- [Data to use]
************

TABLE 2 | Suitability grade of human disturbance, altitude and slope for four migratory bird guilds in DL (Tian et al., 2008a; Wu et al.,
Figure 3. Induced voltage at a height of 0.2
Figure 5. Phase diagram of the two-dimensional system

************

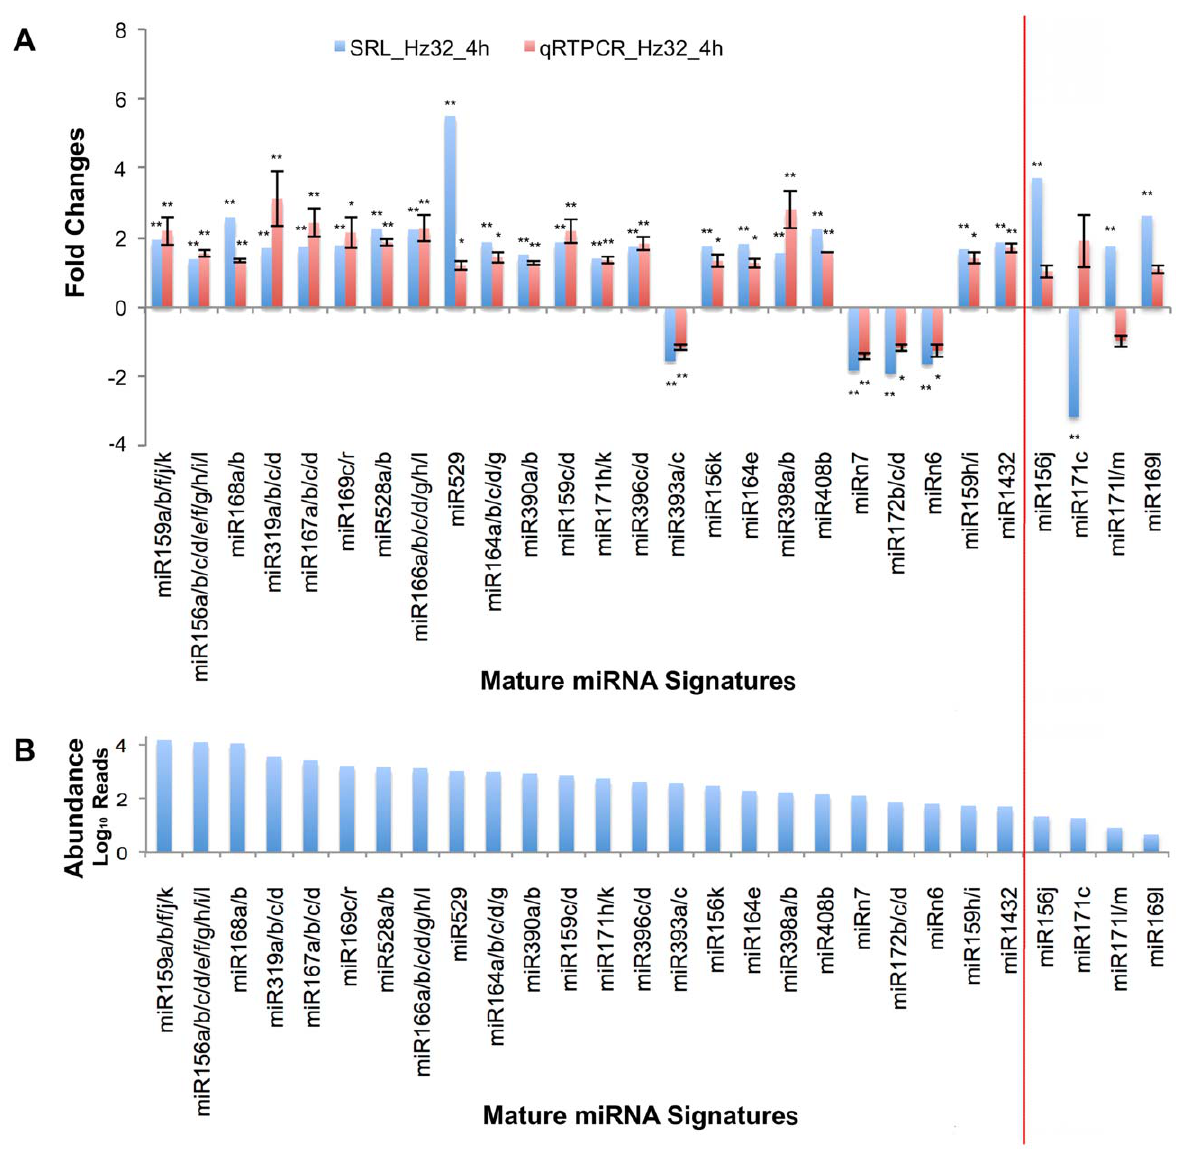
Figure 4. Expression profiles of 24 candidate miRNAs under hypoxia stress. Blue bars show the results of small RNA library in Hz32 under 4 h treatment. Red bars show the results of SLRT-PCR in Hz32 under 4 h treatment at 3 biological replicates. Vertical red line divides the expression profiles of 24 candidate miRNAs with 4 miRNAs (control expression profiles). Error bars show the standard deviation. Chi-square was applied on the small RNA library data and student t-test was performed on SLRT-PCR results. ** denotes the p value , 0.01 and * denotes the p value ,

************

- [Task brief]
Everything above from the line with "TABLE 2 | Suitability" to the line with "Figure 5. Phase", both included, must be repeated exactly, and nothing outside that range.

- [Task result]
TABLE 2 | Suitability grade of human disturbance, altitude and slope for four migratory bird guilds in DL (Tian et al., 2008a; Wu et al.,
Figure 3. Induced voltage at a height of 0.2
Figure 5. Phase diagram of the two-dimensional system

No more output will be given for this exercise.